Picking out your first kayak can be a bit of an overwhelming experience. I’ve decided to document my thought process, and why I ultimately chose the angling kayak that I did. I am choosing from angling specific kayaks, since they have angler friendly options already included. I narrowed down my main needs for my first angling kayak down to three.
1 – Easily removable electronics.
2 – Ability to stand/Walking deck.
3 – Efficiency on the water.
Since I plan to instruct from my new fishing kayak, I’ll need to demonstrate everything I teach. This includes tipping over, and safely getting back onto my kayak while in the water. I will be adding a fish finder to my new kayak, and I want to be able to remove it easily when I need to demonstrate in-water skills. Wilderness Systems offers the Flex Pod OS Removable Console in their premium fishing models. The Flex Pod OS provides mounting of the fish finder display on the top, battery and cable storage inside, and transducer mounting on the bottom. All of your electronics are in a removable pod, so no drilling into your new kayak to mount electronics. The pod easily attaches and detaches with 2 clips. This set up will be perfect to leave on shore when the time comes to flip my kayak, and demonstrate a self rescue in the water.
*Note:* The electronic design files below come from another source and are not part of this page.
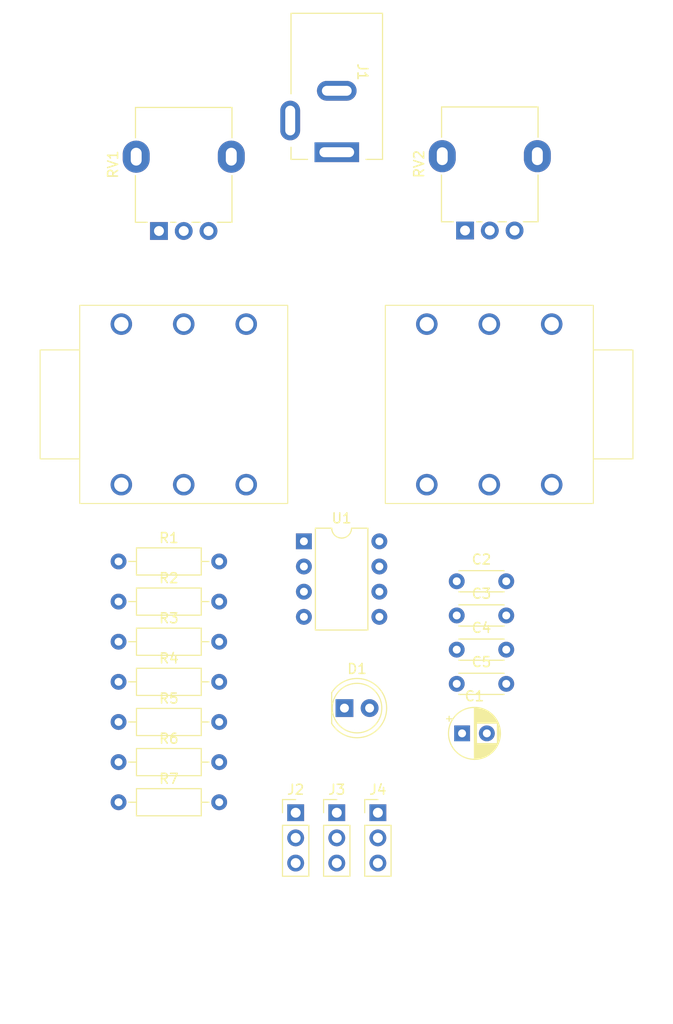
<source format=kicad_pcb>
(kicad_pcb
	(version 20240108)
	(generator "pcbnew")
	(generator_version "8.0")
	(general
		(thickness 1.6)
		(legacy_teardrops no)
	)
	(paper "A4")
	(layers
		(0 "F.Cu" signal)
		(31 "B.Cu" signal)
		(32 "B.Adhes" user "B.Adhesive")
		(33 "F.Adhes" user "F.Adhesive")
		(34 "B.Paste" user)
		(35 "F.Paste" user)
		(36 "B.SilkS" user "B.Silkscreen")
		(37 "F.SilkS" user "F.Silkscreen")
		(38 "B.Mask" user)
		(39 "F.Mask" user)
		(40 "Dwgs.User" user "User.Drawings")
		(41 "Cmts.User" user "User.Comments")
		(42 "Eco1.User" user "User.Eco1")
		(43 "Eco2.User" user "User.Eco2")
		(44 "Edge.Cuts" user)
		(45 "Margin" user)
		(46 "B.CrtYd" user "B.Courtyard")
		(47 "F.CrtYd" user "F.Courtyard")
		(48 "B.Fab" user)
		(49 "F.Fab" user)
		(50 "User.1" user)
		(51 "User.2" user)
		(52 "User.3" user)
		(53 "User.4" user)
		(54 "User.5" user)
		(55 "User.6" user)
		(56 "User.7" user)
		(57 "User.8" user)
		(58 "User.9" user)
	)
	(setup
		(pad_to_mask_clearance 0)
		(allow_soldermask_bridges_in_footprints no)
		(pcbplotparams
			(layerselection 0x00010fc_ffffffff)
			(plot_on_all_layers_selection 0x0000000_00000000)
			(disableapertmacros no)
			(usegerberextensions no)
			(usegerberattributes yes)
			(usegerberadvancedattributes yes)
			(creategerberjobfile yes)
			(dashed_line_dash_ratio 12.000000)
			(dashed_line_gap_ratio 3.000000)
			(svgprecision 4)
			(plotframeref no)
			(viasonmask no)
			(mode 1)
			(useauxorigin no)
			(hpglpennumber 1)
			(hpglpenspeed 20)
			(hpglpendiameter 15.000000)
			(pdf_front_fp_property_popups yes)
			(pdf_back_fp_property_popups yes)
			(dxfpolygonmode yes)
			(dxfimperialunits yes)
			(dxfusepcbnewfont yes)
			(psnegative no)
			(psa4output no)
			(plotreference yes)
			(plotvalue yes)
			(plotfptext yes)
			(plotinvisibletext no)
			(sketchpadsonfab no)
			(subtractmaskfromsilk no)
			(outputformat 1)
			(mirror no)
			(drillshape 1)
			(scaleselection 1)
			(outputdirectory "")
		)
	)
	(net 0 "")
	(net 1 "GND")
	(net 2 "GNDREF")
	(net 3 "Net-(J3-Pin_1)")
	(net 4 "Net-(U1A-+)")
	(net 5 "Net-(U1B-+)")
	(net 6 "Net-(U1A--)")
	(net 7 "Net-(C4-Pad2)")
	(net 8 "Net-(C5-Pad1)")
	(net 9 "Net-(C5-Pad2)")
	(net 10 "Net-(D1-A)")
	(net 11 "+BATT")
	(net 12 "+9V")
	(net 13 "unconnected-(J2-Pin_3-Pad3)")
	(net 14 "in")
	(net 15 "bypass")
	(net 16 "out")
	(net 17 "Net-(J4-Pin_1)")
	(net 18 "Net-(U1B--)")
	(footprint "Connector_BarrelJack:BarrelJack_Kycon_KLDX-0202-xC_Horizontal" (layer "F.Cu") (at 143.15 54.95 -90))
	(footprint "Potentiometer_THT:Potentiometer_Alpha_RD901F-40-00D_Single_Vertical" (layer "F.Cu") (at 156.1 62.85 90))
	(footprint "Connector_PinHeader_2.54mm:PinHeader_1x03_P2.54mm_Vertical" (layer "F.Cu") (at 147.3 121.61))
	(footprint "Resistor_THT:R_Axial_DIN0207_L6.3mm_D2.5mm_P10.16mm_Horizontal" (layer "F.Cu") (at 121.12 120.55))
	(footprint "Capacitor_THT:C_Disc_D4.3mm_W1.9mm_P5.00mm" (layer "F.Cu") (at 155.26 108.6))
	(footprint "Resistor_THT:R_Axial_DIN0207_L6.3mm_D2.5mm_P10.16mm_Horizontal" (layer "F.Cu") (at 121.12 100.3))
	(footprint "footprints:PJ-644C" (layer "F.Cu") (at 134 88.5 180))
	(footprint "Connector_PinHeader_2.54mm:PinHeader_1x03_P2.54mm_Vertical" (layer "F.Cu") (at 139 121.61))
	(footprint "Potentiometer_THT:Potentiometer_Alpha_RD901F-40-00D_Single_Vertical" (layer "F.Cu") (at 125.2 62.9 90))
	(footprint "Package_DIP:DIP-8_W7.62mm" (layer "F.Cu") (at 139.83 94.22))
	(footprint "Resistor_THT:R_Axial_DIN0207_L6.3mm_D2.5mm_P10.16mm_Horizontal" (layer "F.Cu") (at 121.12 96.25))
	(footprint "Resistor_THT:R_Axial_DIN0207_L6.3mm_D2.5mm_P10.16mm_Horizontal" (layer "F.Cu") (at 121.12 116.5))
	(footprint "Capacitor_THT:CP_Radial_D5.0mm_P2.50mm" (layer "F.Cu") (at 155.799775 113.6))
	(footprint "Capacitor_THT:C_Disc_D4.3mm_W1.9mm_P5.00mm" (layer "F.Cu") (at 155.26 98.25))
	(footprint "Capacitor_THT:C_Disc_D4.3mm_W1.9mm_P5.00mm" (layer "F.Cu") (at 155.26 105.15))
	(footprint "Resistor_THT:R_Axial_DIN0207_L6.3mm_D2.5mm_P10.16mm_Horizontal" (layer "F.Cu") (at 121.12 108.4))
	(footprint "LED_THT:LED_D5.0mm" (layer "F.Cu") (at 143.925 111.05))
	(footprint "Resistor_THT:R_Axial_DIN0207_L6.3mm_D2.5mm_P10.16mm_Horizontal" (layer "F.Cu") (at 121.12 104.35))
	(footprint "Connector_PinHeader_2.54mm:PinHeader_1x03_P2.54mm_Vertical" (layer "F.Cu") (at 143.15 121.61))
	(footprint "Resistor_THT:R_Axial_DIN0207_L6.3mm_D2.5mm_P10.16mm_Horizontal" (layer "F.Cu") (at 121.12 112.45))
	(footprint "Capacitor_THT:C_Disc_D4.3mm_W1.9mm_P5.00mm" (layer "F.Cu") (at 155.26 101.7))
	(footprint "footprints:PJ-644C" (layer "F.Cu") (at 152.25 72.3))
	(gr_rect
		(start 117.15 42.9)
		(end 169.15 142.9)
		(stroke
			(width 0.1)
			(type default)
		)
		(fill none)
		(layer "Margin")
		(uuid "c29572ac-d2c9-4b3f-b897-7569f1881736")
	)
)

</source>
The Wilderness System’s Flex Pod OS
Knowing I need the Flex Pod OS my second focus is on standing friendly models with this system. Wilderness Systems has a couple of models designed with decks that have standing in mind. Those are the ATAK series and Radar Series. The Tarpon 130X and Thresher 140 have the ability to stand, but not a flat walk-able deck. The Radar series is the first fishing kayak with a flat center hatch designed to be stood on. The Radar would be a bit more friendly then the ATAK in the beginning for standing. After spending years in different kayaks, you get used to the one you paddle. Time in the boat, with practice, will ultimately let you buy the right kayak the first time. Stability will be increased with every outing, as long as I work on it. I’m ok with either the ATAK or Radar at this point.
The center hatch on a Radar 115 (You can stand on it!)
Now onto efficiency. You get tracking from the length of you kayak. The longer the boat, the straighter it tracks. You get maneuverability by having a shorter boat, so shorter means tighter, quicker turns. You can make a long boat act short, but never make a short boat act long. By improving paddling skills you can make that longer kayak maneuver better, but a short kayak can never improve it’s tracking. The 2 fishing series kayaks that fit my need so far are the Radar and ATAK. Both have an 11-12 foot and a 13-14 foot model. I want the added tracking, so I will be going with a 13-14 foot model. If we were going on pure efficiency, I would have ended up with a Tarpon 130X or Thresher 140. The Tarpon and Thresher don’ have the walk-able deck so they are out. Kayak height out of the water also affects efficiency. The more of the kayak exposed, the greater wind will affect you. The ATAK has the lower profile deck between the two.